Cina, la “propaganda online” produce 488 milioni di finti commenti positivi l’anno
Lo rivela uno studio condotto da Gary King e un team di ricercatori di Harvard. L’esercito telematico del Partito impiega tempo e risorse per scrivere sulla Rete pareri entusiasti sull’operato del governo. A questi vanno aggiunti poi i “volontari”, cittadini comuni che non vogliono cambiamenti sociali. Campagna per reclutare 10 milioni di universitari volontari per bandire contenuti "occidentali" dai social media.

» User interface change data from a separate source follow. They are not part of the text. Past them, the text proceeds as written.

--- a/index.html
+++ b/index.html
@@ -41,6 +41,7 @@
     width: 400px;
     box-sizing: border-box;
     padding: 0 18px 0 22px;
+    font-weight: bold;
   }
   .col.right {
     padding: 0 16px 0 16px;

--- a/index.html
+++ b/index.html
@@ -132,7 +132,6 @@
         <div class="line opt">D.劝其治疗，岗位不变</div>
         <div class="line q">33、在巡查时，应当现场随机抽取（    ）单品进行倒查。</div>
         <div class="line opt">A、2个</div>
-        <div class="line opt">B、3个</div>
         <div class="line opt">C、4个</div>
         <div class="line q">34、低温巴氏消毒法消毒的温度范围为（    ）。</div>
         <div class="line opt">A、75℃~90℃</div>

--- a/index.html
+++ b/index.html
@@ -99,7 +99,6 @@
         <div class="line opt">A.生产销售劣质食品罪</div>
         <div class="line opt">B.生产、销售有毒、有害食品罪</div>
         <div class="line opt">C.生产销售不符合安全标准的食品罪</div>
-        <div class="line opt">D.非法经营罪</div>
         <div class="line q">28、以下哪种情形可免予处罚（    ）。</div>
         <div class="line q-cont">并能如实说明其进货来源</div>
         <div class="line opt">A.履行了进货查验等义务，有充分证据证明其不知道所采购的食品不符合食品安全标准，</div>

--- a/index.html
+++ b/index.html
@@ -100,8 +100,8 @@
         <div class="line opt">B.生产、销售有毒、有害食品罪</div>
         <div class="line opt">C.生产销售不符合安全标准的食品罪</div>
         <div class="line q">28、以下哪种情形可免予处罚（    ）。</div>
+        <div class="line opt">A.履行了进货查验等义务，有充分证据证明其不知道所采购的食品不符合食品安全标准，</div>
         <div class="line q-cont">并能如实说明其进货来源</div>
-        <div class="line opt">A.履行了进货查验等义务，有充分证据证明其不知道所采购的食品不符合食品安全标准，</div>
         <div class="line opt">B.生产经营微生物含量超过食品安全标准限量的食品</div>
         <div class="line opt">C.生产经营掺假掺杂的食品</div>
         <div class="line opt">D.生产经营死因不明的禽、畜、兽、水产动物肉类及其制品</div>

Pechino (AsiaNews/Agenzie) – Il governo comunista cinese posta ogni anno circa 488 milioni di commenti positivi sul proprio operato attraverso i social network. Gli autori materiali di questa campagna di lodi si dividono in due categorie: impiegati statali o delle Forze armate - la maggior parte - oppure volontari che non vogliono vedere cambiamenti sociali e sperano di calmare il malcontento nei confronti delle autorità. Sarebbe una leggenda quella dei “50 centesimi” pagati da Pechino per ogni post, perché questa operazione fa parte dell’impegno lavorativo dei dipendenti, che ricevono il loor stipendio.

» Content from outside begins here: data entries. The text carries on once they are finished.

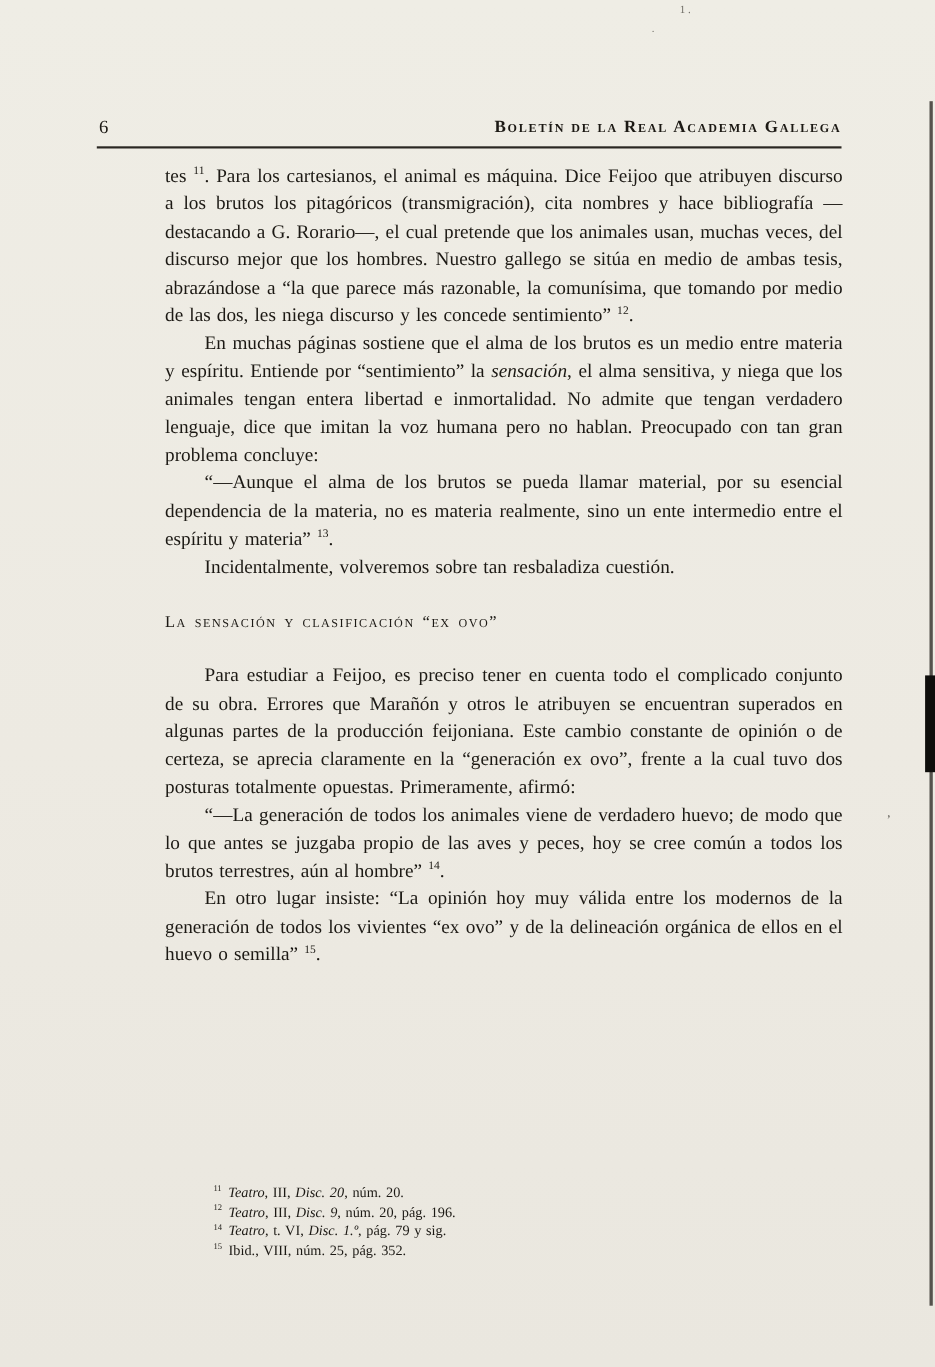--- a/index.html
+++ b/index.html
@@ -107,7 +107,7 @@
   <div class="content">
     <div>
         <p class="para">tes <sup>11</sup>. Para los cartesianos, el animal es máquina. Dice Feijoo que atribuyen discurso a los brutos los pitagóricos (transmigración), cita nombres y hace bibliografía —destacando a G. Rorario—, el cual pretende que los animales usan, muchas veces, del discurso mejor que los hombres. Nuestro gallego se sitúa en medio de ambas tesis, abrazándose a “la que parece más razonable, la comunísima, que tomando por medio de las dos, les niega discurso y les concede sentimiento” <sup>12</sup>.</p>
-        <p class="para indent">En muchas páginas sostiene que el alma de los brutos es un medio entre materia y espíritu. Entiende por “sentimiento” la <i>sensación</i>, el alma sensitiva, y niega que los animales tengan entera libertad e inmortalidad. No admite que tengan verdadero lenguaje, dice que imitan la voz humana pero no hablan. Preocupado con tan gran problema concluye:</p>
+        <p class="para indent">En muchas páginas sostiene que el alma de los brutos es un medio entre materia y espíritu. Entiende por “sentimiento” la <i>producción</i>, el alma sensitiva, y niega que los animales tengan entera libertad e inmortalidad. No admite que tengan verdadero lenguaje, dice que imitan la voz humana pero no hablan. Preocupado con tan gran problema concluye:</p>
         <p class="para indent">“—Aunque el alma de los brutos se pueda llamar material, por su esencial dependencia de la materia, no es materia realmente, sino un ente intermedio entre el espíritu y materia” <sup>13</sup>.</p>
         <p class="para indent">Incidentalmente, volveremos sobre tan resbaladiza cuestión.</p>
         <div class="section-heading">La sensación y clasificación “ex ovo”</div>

È quanto emerge da una poderosa ricerca appena pubblicata dalla prestigiosa università di Harvard, negli Stati Uniti, che analizza sia la “guerra di propaganda online” operata dal Partito comunista sia i motivi che stanno alla base di questo sforzo. Gary King, uno dei maggiori esperti di Scienze politiche degli Stati Uniti, ha guidato la ricerca che viene definita “la prima analisi empirica su larga scala” riguardo la “brigata 50 centesimi”, in cinese “wu-mao dang”.
Alla base dell’esperimento vi sono oltre 2mila email fra diversi governi distrettuali e i loro Uffici di propaganda. La zona è quella di Ganzhou, nella provincia del Jiangxi, e il periodo va dal febbraio 2013 al novembre 2014.
La maggior parte dei messaggi riguarda proprio comunicazioni dirette alle varie “brigate”. Grazie a questa analisi, il team di King ha potuto identificare circa 43.800 messaggi online citati in maniera diretta nelle mail: di questi, più del 99% era stato generato da impiegati in circa 200 agenzie governative. Su questa base, il gruppo di ricerca ha stimato in 488 milioni il numero di messaggi sui social network creati da governativi.
Il professor Qiao Mu, della Beijing Foreign Studies University, sottolinea come a questi risultati vanno aggiunti quelli “dei volontari coinvolti nei dibattiti online. Queste persone non sono pagate e non ricevono ordini dal governo, ma non vogliono vedere cambiamenti drastici nelle autorità e difendono in maniera volontaria l’esecutivo”. Il docente smonta anche la leggenda dei 50 centesimi a post: “A scrivere sono dipendenti dello Stato, e di certo non vengono pagati di più per fare il loro lavoro”.
Per rafforzare il controllo sulla Rete, scrive il grande conoscitore di Cina Willy Wo-lap Lam, l’Ufficio generale del Gruppo centrale per la gestione degli affari del cyberspazio (Clgca) e della Lega comunista giovanile hanno lanciato un piano per reclutare 10,5 milioni di “giovani volontari per la civilizzazione di internet”. A ogni università maggiore è stata assegnata una quota di diverse migliaia di volontari da reclutare: il loro lavoro è assicurarsi che ogni materiale politicamente scorretto o “occidentalizzato” venga bandito da internet e dai social media.